■ Input records:
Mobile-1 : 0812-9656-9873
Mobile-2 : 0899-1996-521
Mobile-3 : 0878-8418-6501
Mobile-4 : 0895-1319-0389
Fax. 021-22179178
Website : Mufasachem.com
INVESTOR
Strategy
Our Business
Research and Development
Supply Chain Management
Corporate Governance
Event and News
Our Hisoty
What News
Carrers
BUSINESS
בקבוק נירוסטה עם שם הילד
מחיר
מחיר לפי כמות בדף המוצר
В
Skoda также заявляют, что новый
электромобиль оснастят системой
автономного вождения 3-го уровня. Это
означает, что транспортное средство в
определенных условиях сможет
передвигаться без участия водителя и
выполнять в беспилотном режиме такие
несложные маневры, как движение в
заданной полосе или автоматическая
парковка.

==

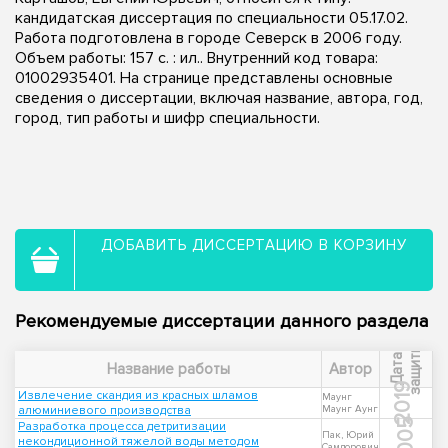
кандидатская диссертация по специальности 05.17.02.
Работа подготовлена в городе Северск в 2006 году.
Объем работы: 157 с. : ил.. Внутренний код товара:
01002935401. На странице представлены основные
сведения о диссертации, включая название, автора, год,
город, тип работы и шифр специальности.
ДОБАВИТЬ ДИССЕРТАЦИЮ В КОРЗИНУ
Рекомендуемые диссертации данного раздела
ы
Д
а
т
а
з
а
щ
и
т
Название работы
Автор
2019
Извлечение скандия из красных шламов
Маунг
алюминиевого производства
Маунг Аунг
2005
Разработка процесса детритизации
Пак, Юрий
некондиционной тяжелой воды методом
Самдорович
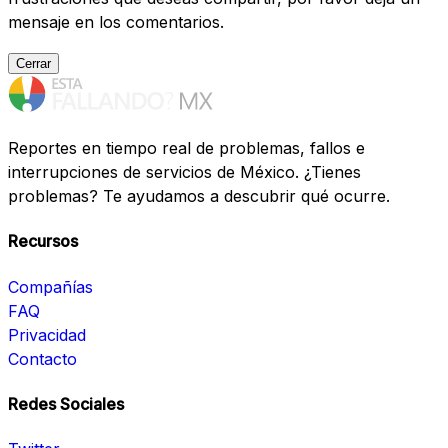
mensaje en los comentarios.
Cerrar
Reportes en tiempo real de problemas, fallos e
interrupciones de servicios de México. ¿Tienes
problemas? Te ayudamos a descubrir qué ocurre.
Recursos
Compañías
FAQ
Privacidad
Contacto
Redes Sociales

■ Aim of the task:
Please update the records from the line with "Mobile-1 : 0812-9656-9873" to the line with "электромобиль оснастят системой", changing "Supply Chain Management" to "Logistics Management" and keeping everything else the same.

■ Response for this exercise:
Mobile-1 : 0812-9656-9873
Mobile-2 : 0899-1996-521
Mobile-3 : 0878-8418-6501
Mobile-4 : 0895-1319-0389
Fax. 021-22179178
Website : Mufasachem.com
INVESTOR
Strategy
Our Business
Research and Development
Logistics Management
Corporate Governance
Event and News
Our Hisoty
What News
Carrers
BUSINESS
בקבוק נירוסטה עם שם הילד
מחיר
מחיר לפי כמות בדף המוצר
В
Skoda также заявляют, что новый
электромобиль оснастят системой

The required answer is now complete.